Com uma atuação dolorosa de Araya, que sabe como viver essa personagem que tem tantas limitações impostas. A panela de pressão dessa situação vai chiando, vai alcançando cada vez mais o seu limite. A intensidade de cena passa pela tela: nós, do outro lado, sentimos a tensão e a ânsia em Clara de ser mais do que aquilo que os outros impõem. Muito disso também vem da direção firme de Nathalie Álvarez Mesén, que faz sua estreia em longas após uma excepcional carreira de curtas. A forma de filmar Clara, sempre a fechando no quadro, aumenta a emoção.


Por fim, é interessante como Mesén nunca se rende ao óbvio ou ao piegas. Apesar das possibilidades de entrar nesse tipo de história e filmagem, exagerando na dose de sentimentalismo, Clara Sola é sóbria. Isso é certeiro para que a emoção, ao final, seja explosiva, chocante, inesperada. É como se o roteiro de Maria Camila Arias e Mesén deixassem tudo uma calmaria para que, quando chega a tempestade, as coisas passem por uma revolução. Por isso é um final tão marcante. O roteiro e direção nos acostumam de um jeito e encerram de outro.
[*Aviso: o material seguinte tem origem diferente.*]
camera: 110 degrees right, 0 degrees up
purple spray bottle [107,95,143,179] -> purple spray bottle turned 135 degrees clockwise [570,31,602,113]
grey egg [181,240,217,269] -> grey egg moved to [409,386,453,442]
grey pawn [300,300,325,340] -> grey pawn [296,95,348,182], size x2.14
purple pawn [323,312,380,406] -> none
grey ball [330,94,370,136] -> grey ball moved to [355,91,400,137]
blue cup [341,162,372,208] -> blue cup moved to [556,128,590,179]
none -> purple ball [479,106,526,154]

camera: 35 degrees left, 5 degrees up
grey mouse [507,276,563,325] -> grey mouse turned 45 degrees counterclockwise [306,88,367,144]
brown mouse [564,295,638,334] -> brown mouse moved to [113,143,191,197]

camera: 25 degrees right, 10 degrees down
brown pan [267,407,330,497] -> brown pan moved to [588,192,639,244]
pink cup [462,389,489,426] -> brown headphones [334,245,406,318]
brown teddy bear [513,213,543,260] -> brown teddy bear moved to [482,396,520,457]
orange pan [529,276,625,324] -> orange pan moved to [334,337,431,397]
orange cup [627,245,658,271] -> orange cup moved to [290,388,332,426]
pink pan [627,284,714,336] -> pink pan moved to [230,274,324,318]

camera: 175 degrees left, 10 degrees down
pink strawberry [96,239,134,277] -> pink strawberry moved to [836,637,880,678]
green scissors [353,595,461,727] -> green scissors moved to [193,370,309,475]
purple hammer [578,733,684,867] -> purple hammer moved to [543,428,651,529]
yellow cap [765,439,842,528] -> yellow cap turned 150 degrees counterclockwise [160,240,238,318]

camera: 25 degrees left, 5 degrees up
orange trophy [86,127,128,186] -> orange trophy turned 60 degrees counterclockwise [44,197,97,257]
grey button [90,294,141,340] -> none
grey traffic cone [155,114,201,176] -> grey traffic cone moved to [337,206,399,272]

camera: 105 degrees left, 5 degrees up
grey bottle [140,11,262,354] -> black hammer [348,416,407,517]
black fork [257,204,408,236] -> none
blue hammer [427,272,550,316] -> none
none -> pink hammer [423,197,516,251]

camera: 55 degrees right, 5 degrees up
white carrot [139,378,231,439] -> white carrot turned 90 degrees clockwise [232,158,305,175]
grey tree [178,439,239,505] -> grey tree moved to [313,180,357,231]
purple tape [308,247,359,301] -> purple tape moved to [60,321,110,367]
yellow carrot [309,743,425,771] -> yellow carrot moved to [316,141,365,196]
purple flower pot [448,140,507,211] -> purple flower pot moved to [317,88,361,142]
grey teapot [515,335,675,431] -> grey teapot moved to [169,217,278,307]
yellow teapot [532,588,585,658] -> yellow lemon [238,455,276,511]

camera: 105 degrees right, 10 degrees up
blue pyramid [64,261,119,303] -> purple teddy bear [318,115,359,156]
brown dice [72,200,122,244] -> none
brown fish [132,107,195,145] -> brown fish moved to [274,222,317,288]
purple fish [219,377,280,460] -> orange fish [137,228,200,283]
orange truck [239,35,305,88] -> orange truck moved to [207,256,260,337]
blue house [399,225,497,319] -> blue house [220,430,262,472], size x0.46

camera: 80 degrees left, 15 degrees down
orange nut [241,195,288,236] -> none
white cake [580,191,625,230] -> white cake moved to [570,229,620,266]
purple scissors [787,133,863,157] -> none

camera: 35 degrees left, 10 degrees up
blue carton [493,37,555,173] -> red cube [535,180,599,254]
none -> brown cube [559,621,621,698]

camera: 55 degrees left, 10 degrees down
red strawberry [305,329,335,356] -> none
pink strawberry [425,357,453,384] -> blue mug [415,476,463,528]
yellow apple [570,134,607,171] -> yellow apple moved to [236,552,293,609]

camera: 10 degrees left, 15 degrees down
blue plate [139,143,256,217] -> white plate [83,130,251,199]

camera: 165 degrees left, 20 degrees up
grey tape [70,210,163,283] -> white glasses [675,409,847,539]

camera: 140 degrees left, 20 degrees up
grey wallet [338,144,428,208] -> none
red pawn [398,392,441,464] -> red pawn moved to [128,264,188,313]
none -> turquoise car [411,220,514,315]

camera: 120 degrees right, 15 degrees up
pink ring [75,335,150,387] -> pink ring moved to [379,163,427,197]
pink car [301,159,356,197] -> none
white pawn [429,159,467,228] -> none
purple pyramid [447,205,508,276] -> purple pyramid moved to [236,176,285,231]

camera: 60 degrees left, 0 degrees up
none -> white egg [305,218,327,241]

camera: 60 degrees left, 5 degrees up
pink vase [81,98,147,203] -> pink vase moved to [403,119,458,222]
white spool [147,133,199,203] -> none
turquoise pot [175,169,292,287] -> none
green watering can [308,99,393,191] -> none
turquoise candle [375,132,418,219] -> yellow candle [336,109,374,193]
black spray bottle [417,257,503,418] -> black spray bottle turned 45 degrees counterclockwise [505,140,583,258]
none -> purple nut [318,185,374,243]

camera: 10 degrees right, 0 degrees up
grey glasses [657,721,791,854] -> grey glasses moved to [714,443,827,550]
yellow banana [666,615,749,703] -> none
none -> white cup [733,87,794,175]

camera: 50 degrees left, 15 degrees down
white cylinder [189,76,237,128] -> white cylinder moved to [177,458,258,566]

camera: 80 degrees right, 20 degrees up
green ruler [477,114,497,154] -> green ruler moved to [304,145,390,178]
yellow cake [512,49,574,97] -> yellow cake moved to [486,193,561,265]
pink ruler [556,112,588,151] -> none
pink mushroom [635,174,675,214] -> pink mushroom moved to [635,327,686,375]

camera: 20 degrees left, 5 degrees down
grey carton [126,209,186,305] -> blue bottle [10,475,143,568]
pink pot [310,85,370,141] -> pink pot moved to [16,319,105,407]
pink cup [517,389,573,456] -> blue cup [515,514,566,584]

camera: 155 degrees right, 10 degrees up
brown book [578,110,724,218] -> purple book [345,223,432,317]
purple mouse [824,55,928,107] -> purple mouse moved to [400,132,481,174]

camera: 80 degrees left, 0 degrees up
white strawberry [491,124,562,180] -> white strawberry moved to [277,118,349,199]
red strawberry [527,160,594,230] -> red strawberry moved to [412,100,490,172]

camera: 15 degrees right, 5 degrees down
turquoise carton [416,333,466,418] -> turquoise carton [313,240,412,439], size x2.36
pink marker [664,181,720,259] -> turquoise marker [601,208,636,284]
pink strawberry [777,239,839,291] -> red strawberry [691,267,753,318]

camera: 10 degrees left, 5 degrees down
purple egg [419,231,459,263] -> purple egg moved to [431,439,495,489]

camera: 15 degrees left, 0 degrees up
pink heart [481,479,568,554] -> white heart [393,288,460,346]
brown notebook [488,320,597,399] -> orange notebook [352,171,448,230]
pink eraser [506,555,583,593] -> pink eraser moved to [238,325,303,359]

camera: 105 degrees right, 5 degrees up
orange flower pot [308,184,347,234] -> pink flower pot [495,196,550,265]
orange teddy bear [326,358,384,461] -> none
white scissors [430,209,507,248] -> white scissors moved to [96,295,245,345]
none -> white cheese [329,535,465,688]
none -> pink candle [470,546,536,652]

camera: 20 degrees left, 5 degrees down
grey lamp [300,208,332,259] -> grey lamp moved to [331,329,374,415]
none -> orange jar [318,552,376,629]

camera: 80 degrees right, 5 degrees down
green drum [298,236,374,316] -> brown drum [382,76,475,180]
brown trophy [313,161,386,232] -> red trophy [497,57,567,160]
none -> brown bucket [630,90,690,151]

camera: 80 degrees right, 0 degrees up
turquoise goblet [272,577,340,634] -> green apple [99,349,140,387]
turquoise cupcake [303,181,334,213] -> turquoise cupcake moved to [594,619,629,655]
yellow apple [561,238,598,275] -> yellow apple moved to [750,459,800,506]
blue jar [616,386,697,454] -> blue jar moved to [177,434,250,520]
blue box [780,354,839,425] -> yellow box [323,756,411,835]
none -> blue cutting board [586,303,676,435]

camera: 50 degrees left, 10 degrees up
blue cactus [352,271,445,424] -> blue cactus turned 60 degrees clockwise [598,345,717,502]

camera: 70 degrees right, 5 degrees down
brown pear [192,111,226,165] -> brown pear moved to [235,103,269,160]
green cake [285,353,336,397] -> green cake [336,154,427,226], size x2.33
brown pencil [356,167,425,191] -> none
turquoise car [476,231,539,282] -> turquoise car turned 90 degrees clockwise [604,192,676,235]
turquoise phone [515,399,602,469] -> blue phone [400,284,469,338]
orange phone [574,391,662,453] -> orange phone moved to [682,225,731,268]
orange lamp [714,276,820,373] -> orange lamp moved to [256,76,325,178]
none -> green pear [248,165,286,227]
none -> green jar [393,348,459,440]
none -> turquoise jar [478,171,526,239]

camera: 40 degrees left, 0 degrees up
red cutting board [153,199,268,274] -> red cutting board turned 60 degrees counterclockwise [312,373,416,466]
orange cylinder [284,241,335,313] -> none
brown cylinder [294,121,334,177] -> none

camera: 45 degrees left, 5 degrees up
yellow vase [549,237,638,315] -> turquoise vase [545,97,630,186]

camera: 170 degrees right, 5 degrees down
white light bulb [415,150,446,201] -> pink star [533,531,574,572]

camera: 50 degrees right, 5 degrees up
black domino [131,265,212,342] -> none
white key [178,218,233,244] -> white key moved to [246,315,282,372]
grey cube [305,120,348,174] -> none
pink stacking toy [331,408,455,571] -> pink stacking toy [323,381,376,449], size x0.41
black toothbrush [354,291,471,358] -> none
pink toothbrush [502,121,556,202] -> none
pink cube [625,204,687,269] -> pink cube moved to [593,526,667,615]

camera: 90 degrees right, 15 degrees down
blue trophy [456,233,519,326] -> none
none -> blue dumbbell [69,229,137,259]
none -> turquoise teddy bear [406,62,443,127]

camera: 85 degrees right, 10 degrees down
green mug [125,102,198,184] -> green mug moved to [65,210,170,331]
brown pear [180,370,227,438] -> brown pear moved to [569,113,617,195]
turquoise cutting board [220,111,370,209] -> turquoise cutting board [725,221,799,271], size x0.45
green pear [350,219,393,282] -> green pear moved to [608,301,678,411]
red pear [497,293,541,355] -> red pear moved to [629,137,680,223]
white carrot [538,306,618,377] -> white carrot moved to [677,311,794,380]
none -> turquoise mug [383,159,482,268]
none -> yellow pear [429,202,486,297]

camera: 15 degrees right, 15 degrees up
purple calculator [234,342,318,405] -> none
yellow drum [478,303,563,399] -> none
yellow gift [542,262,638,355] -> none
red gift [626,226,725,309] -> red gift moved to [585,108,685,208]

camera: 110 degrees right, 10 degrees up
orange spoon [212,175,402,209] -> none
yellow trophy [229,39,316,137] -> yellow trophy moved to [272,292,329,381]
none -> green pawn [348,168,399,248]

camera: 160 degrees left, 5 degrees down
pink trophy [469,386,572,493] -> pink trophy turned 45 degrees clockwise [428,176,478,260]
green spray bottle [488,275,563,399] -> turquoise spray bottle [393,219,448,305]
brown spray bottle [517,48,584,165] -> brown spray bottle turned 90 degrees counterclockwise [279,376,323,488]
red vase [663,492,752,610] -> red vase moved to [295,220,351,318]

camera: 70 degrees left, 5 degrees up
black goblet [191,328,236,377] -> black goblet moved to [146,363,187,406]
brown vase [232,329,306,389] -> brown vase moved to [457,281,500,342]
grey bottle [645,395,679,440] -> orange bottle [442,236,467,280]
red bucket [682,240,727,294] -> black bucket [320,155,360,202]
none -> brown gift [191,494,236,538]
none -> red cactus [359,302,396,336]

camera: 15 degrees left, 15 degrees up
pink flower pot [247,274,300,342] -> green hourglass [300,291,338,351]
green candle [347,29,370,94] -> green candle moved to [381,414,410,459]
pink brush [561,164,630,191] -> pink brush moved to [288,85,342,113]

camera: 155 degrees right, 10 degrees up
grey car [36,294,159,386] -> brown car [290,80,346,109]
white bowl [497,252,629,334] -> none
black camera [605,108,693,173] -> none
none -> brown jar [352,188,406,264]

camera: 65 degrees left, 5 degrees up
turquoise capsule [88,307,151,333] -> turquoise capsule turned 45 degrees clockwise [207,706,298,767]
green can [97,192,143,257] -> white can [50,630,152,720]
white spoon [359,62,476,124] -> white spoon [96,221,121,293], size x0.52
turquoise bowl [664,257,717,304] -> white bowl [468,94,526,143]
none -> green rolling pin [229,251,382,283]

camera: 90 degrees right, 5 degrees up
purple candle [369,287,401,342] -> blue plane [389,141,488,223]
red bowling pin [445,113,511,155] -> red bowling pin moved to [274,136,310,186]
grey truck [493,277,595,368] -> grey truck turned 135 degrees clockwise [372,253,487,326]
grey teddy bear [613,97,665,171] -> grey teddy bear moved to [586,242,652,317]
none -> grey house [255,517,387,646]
Clara Sola, assim, é um dos bons filmes de 2022. Maduro, intenso e com boas atuações, o longa-metragem fala acertadamente sobre como a religião pode encapsular as pessoas dentro de uma bolha, tirando-a seus desejos, pretensões, ideias e até sexualidade. Fica aqui a dica de um programa como esse meu que fiz quase sem querer: assistir Clara Sola e Leona para ver essas diferentes facetas. São dois grandes filmes, cada um a sua maneira (ainda que, confesso, tenha gostado mais do mexicano). Já passou da hora de refletirmos sobre a religião na sociedade.